EXERCISE GOAL: Express the lines of the listing as a numbered list with blank lines omitted, starting at the beginning of the listing and ending at the line that contains "DRUCKKOPFREINIGUNG". Leave the pictures out of your answer.
(INFORMATION SUPPLIED begins)
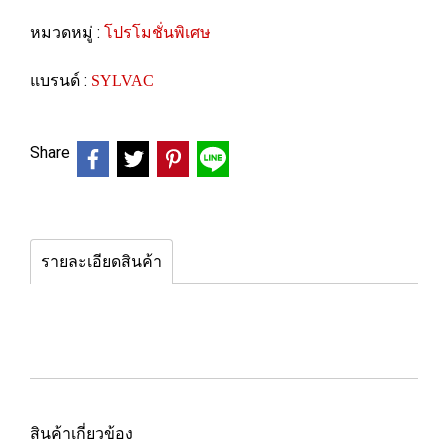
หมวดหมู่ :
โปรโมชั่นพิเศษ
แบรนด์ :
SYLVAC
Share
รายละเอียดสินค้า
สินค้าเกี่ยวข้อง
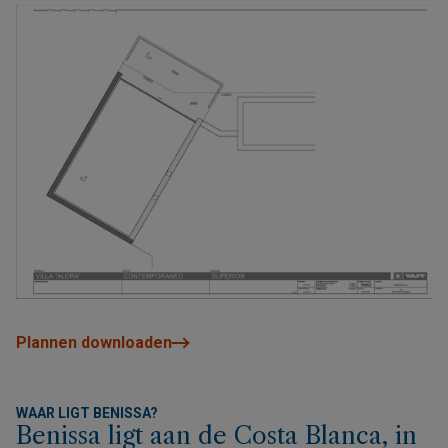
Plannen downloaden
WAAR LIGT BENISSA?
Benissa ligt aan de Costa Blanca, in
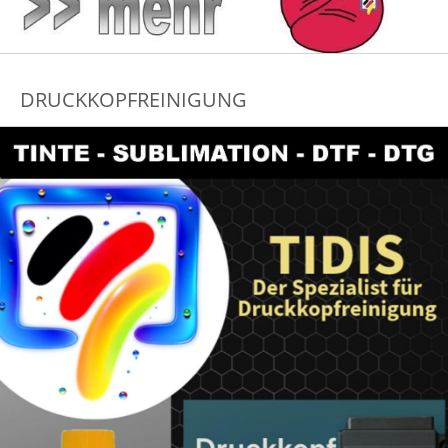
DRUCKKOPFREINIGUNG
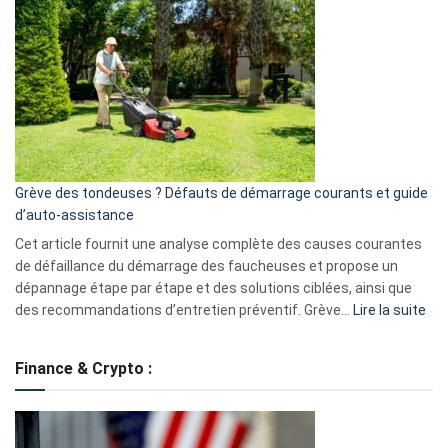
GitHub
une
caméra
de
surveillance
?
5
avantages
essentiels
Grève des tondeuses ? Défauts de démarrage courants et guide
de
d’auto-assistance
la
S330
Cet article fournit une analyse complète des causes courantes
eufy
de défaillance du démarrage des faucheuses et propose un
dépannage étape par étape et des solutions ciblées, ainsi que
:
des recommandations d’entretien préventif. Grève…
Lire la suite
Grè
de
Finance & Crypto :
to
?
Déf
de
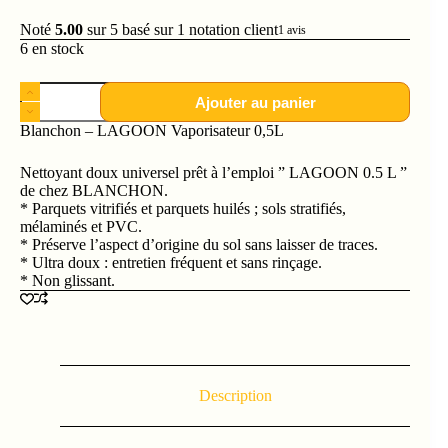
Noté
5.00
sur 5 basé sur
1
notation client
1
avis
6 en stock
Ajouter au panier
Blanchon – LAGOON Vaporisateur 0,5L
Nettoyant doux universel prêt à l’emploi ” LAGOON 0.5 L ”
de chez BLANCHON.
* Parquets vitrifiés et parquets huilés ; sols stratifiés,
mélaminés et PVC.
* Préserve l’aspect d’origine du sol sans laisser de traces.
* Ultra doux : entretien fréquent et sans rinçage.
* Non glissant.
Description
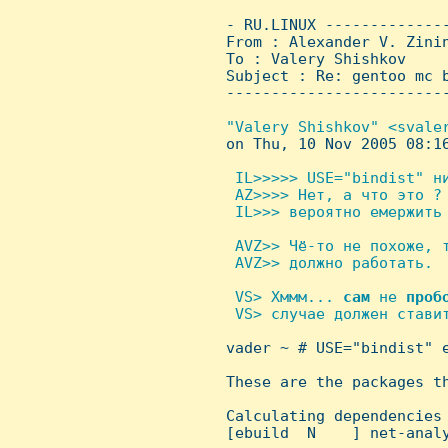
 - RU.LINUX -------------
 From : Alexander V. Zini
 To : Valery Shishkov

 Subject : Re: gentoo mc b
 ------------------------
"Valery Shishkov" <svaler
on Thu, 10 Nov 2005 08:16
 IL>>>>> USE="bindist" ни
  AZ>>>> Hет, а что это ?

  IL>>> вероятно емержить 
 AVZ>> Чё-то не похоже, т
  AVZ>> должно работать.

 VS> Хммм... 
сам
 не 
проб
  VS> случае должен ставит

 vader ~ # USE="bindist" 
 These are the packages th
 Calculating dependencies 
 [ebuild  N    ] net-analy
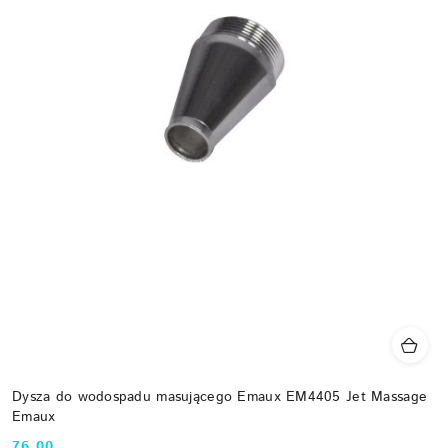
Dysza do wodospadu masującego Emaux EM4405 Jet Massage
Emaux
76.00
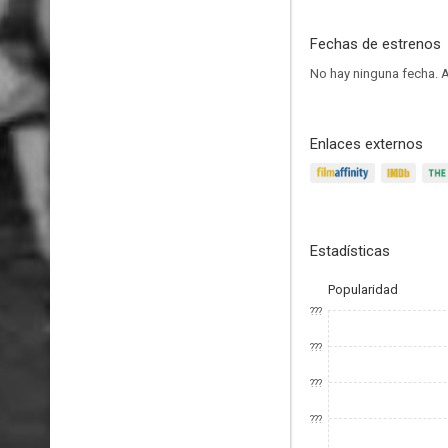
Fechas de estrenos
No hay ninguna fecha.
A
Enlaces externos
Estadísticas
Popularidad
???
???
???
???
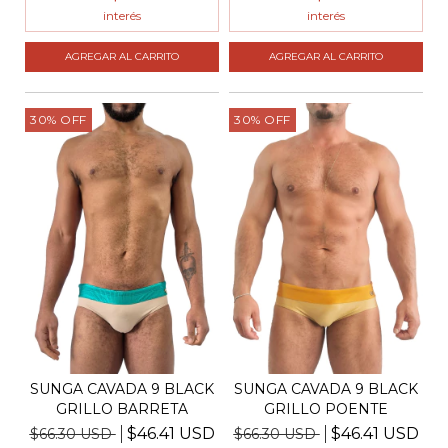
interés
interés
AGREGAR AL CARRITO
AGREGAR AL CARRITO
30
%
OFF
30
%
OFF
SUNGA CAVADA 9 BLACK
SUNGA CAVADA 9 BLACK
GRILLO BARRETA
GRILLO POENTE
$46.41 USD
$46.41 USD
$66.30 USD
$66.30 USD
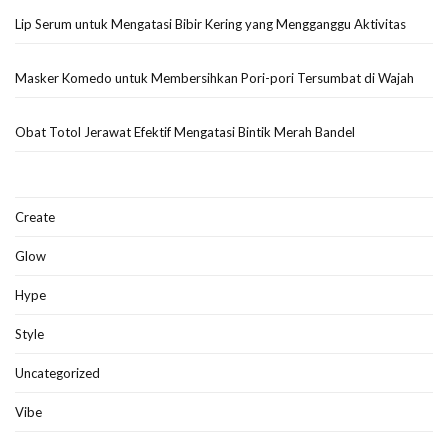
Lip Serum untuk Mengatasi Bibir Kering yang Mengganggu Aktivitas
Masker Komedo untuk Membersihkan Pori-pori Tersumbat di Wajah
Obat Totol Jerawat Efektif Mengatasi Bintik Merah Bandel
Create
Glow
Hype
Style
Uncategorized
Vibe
(INFORMATION SUPPLIED ends)
TASK RESPONSE:
1. หมวดหมู่ :
2. โปรโมชั่นพิเศษ
3. แบรนด์ :
4. SYLVAC
5. Share
6. รายละเอียดสินค้า
7. สินค้าเกี่ยวข้อง
8. Plannen downloaden
9. WAAR LIGT BENISSA?
10. Benissa ligt aan de Costa Blanca, in
11. DRUCKKOPFREINIGUNG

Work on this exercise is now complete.